Survey Benchmarks Four Approaches to Synthetic Brain Signal Generation for BCI Data Scarcity
A new survey paper, "Synthetic Data Generation for Brain-Computer Interfaces: Overview, Benchmarking, and Future Directions," provides a systematic review and performance comparison of methods for generating synthetic neural data. The work addresses a fundamental bottleneck in brain-computer interface (BCI) development: the scarcity of large-scale, high-quality training data due to the limited, heterogeneous, and privacy-sensitive nature of neural recordings.
The Four Methodological Categories
The authors categorize existing generative algorithms into four distinct types:
Knowledge-Based Approaches: These methods rely on established neurophysiological models to generate signals. They incorporate domain knowledge about brain dynamics, such as neural mass models or biophysical constraints, to produce synthetic data that adheres to known physiological principles.

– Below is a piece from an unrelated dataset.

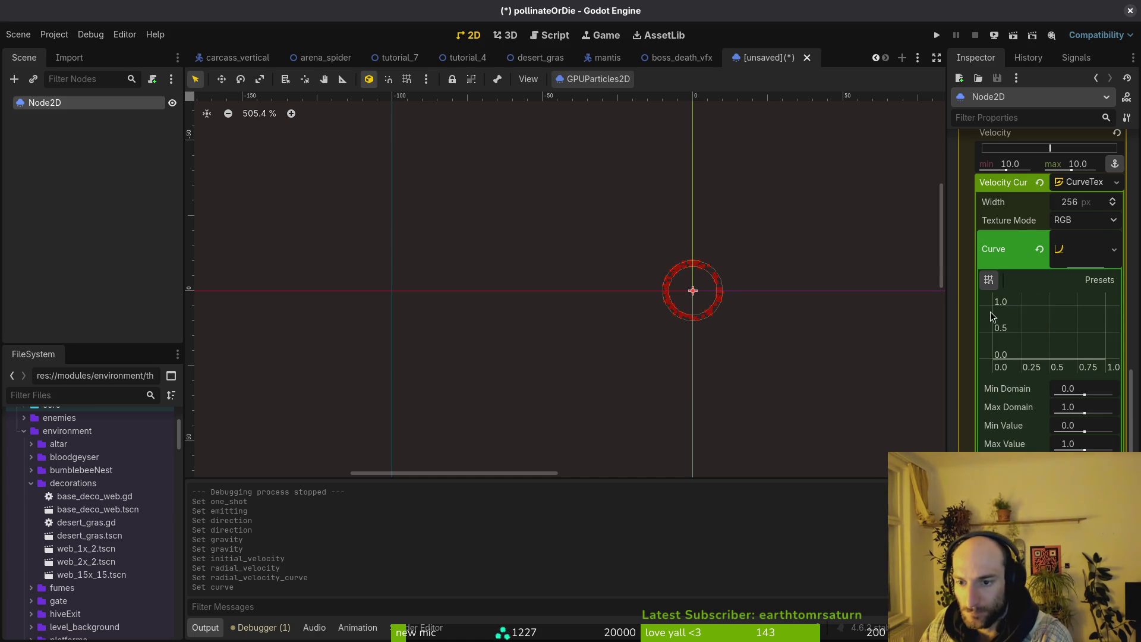
left_click_drag(991, 316, 993, 306)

Feature-Based Approaches: These techniques generate synthetic data in a transformed feature space rather than raw signal space. They typically use statistical models or generative adversarial networks (GANs) to produce feature distributions that match real neural data characteristics.

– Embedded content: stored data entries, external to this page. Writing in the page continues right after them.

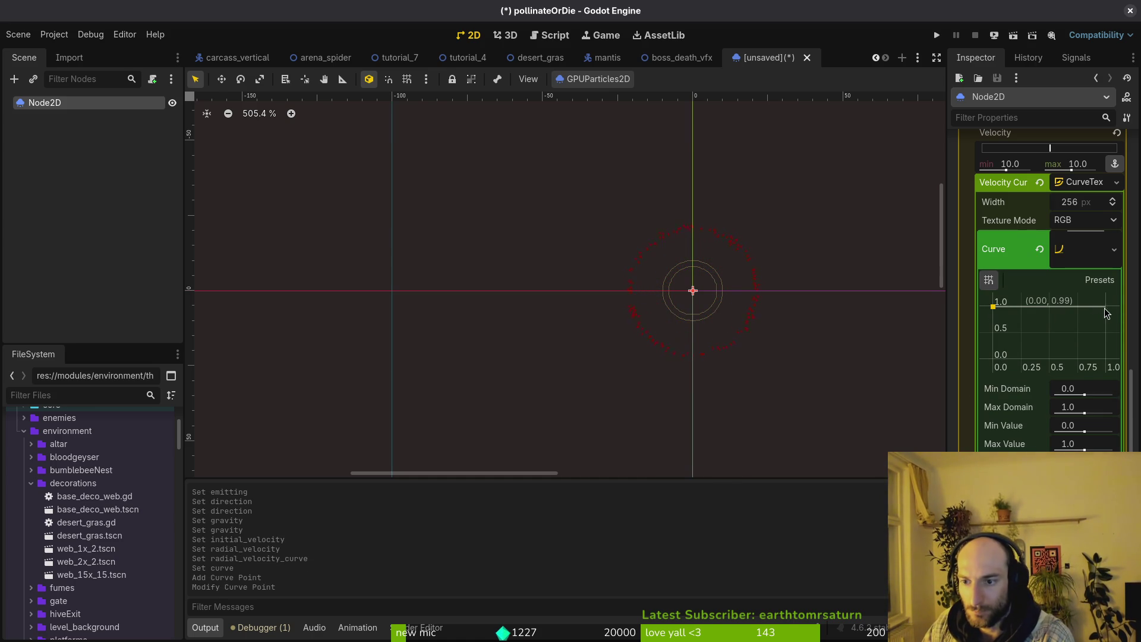
mouse_move(1106, 314)
left_mouse_down()
mouse_move(1107, 351)
mouse_move(1091, 340)
mouse_move(1106, 324)
left_mouse_up()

Model-Based Approaches: These methods employ deep generative models trained directly on neural recordings. This category includes variational autoencoders (VAEs), GANs, and diffusion models that learn to generate realistic brain signals from the data distribution itself.
Translation-Based Approaches: These approaches frame the problem as a domain translation task, converting signals from one modality or condition to another. For example, translating EEG signals to simulate different cognitive states or translating between subjects to address inter-subject variability.

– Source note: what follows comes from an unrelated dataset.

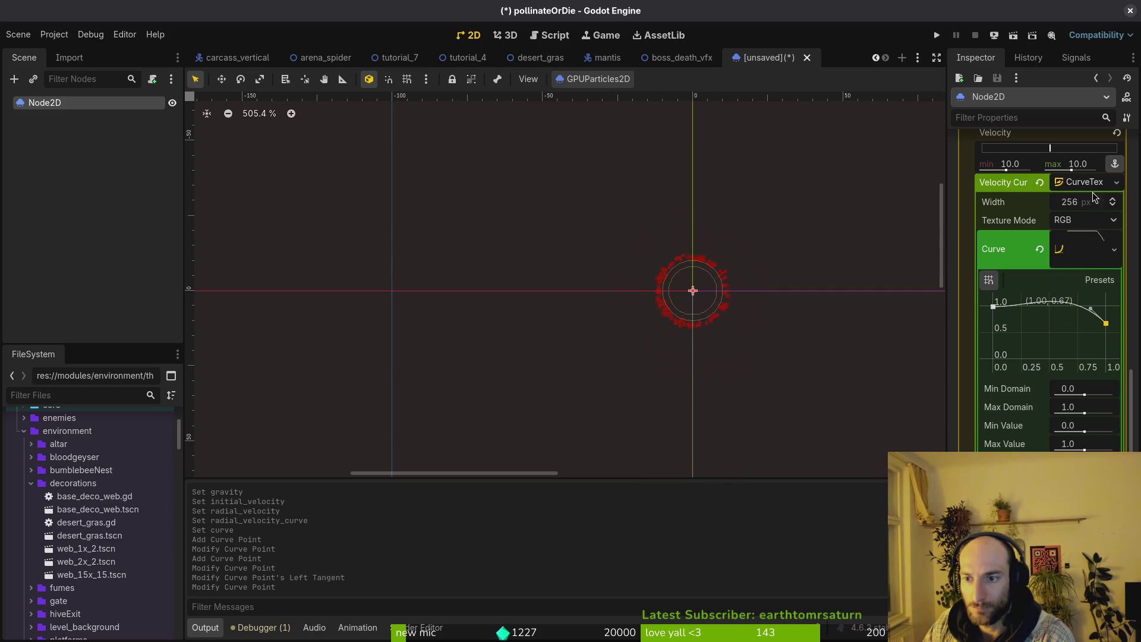
Set the Radial Velocity range to 10–40.
left_click(1032, 165)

Benchmarking Across BCI Paradigms
The survey includes benchmark experiments across four representative BCI paradigms, though specific datasets and metrics are not detailed in the abstract. The benchmarking provides objective performance comparisons between different generation approaches, evaluating their effectiveness in augmenting training data for downstream BCI tasks.

The authors have publicized their benchmark codebase at https://github.com/wzwvv/DG4BCI, enabling researchers to reproduce comparisons and test new methods against established baselines.
Applications and Future Directions
Synthetic brain signal generation enables several key applications in BCI development:
- Data Augmentation: Expanding limited datasets to improve model generalization and robustness
- Privacy Preservation: Generating synthetic data that maintains utility while protecting sensitive neural information
- Scenario Simulation: Creating data for rare events or specific conditions that are difficult to capture experimentally
- Model Testing: Providing standardized datasets for algorithm development and comparison

The paper concludes by discussing challenges in current generation approaches and prospects for future research toward accurate, data-efficient, and privacy-aware BCI systems. Key challenges include ensuring physiological plausibility, handling the high dimensionality and non-stationarity of neural signals, and validating that synthetic data improves real-world BCI performance rather than just matching statistical properties.